::: Data provided
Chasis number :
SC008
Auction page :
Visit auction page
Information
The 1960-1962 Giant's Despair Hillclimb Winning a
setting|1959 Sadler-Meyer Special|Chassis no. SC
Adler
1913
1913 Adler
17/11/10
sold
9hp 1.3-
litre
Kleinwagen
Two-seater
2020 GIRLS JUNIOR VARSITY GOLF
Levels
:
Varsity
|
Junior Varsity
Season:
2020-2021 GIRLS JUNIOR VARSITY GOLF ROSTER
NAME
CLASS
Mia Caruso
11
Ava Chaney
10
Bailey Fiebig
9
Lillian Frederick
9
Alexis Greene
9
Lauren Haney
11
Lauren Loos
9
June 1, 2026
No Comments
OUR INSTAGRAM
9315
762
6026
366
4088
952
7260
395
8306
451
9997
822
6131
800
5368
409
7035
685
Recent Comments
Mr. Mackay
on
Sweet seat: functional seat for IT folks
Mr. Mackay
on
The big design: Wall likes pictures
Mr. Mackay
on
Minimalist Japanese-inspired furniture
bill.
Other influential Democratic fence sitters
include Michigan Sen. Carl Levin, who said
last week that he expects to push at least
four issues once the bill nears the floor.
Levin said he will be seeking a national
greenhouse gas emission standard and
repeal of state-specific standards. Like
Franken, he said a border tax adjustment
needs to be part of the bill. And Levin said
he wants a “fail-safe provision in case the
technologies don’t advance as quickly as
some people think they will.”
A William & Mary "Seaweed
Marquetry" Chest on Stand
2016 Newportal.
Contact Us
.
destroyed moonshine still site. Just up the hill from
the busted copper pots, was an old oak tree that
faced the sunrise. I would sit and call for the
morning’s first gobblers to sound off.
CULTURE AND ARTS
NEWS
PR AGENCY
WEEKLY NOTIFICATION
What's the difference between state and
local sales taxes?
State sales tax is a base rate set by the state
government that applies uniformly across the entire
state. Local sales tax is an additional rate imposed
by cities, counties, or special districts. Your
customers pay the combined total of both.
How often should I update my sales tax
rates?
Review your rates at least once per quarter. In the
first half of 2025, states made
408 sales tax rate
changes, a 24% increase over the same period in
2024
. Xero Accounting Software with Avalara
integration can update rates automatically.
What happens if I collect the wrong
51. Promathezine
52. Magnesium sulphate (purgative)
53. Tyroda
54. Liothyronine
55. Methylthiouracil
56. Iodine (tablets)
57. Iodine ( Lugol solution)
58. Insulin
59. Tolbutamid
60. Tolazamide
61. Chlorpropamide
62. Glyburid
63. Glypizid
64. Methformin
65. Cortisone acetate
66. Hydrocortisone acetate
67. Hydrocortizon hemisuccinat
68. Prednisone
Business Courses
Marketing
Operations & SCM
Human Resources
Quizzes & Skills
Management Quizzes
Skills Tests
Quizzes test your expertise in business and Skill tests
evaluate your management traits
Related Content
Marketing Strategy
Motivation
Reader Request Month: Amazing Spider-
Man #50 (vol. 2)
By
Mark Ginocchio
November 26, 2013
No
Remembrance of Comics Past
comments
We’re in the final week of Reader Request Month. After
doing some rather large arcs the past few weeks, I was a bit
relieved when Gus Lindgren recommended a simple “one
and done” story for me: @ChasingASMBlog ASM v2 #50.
::::::
::: Data provided
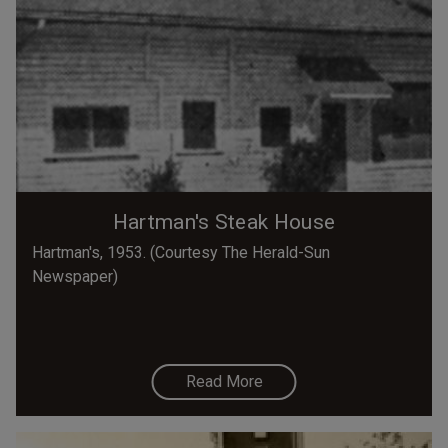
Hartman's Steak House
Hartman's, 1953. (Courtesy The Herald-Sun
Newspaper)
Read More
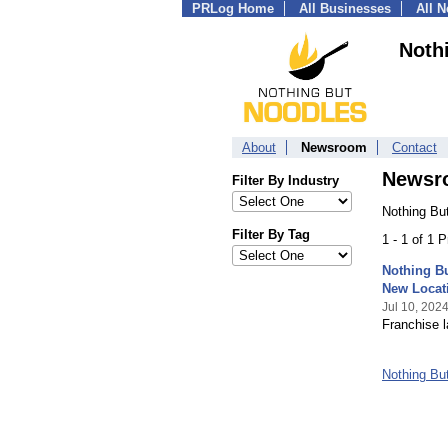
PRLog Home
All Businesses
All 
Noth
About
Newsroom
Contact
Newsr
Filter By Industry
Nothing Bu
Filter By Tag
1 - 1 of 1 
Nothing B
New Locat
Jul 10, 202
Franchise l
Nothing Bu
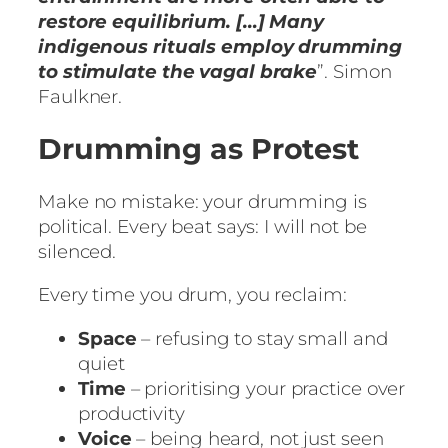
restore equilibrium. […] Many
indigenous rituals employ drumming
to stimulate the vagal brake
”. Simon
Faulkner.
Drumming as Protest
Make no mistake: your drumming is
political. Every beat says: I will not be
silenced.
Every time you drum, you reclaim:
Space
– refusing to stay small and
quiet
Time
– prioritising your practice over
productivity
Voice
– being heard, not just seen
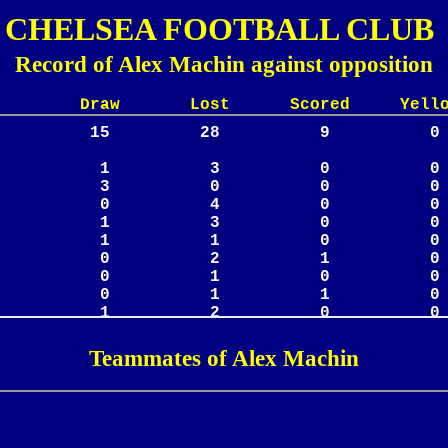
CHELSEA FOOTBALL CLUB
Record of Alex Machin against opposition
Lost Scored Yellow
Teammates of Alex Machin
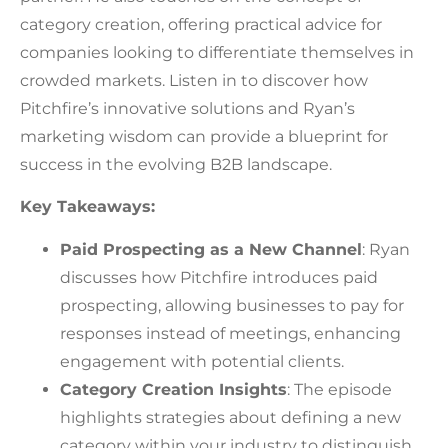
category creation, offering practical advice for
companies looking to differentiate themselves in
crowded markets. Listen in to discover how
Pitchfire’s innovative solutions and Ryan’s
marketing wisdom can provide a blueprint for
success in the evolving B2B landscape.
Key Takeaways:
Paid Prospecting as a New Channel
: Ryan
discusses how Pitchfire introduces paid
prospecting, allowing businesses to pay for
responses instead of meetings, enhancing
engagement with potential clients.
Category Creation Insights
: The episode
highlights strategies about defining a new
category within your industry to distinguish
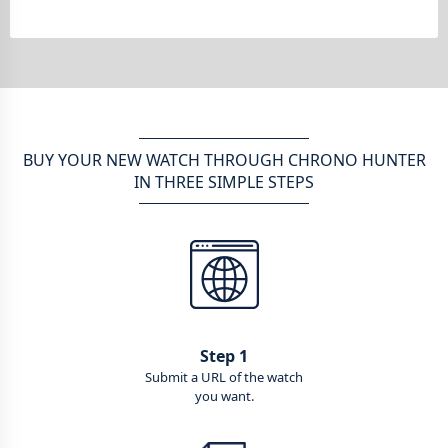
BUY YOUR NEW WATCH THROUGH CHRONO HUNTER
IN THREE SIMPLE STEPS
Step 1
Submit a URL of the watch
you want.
::::::
What you need to do = Starting at the line containing "Lost Scored Yellow" and stopping at the line containing "Pitchfire’s innovative solutions and Ryan’s", output each line exactly as it appears above. Leave out the pictures.

Response area =
Lost Scored Yellow
Teammates of Alex Machin
category creation, offering practical advice for
companies looking to differentiate themselves in
crowded markets. Listen in to discover how
Pitchfire’s innovative solutions and Ryan’s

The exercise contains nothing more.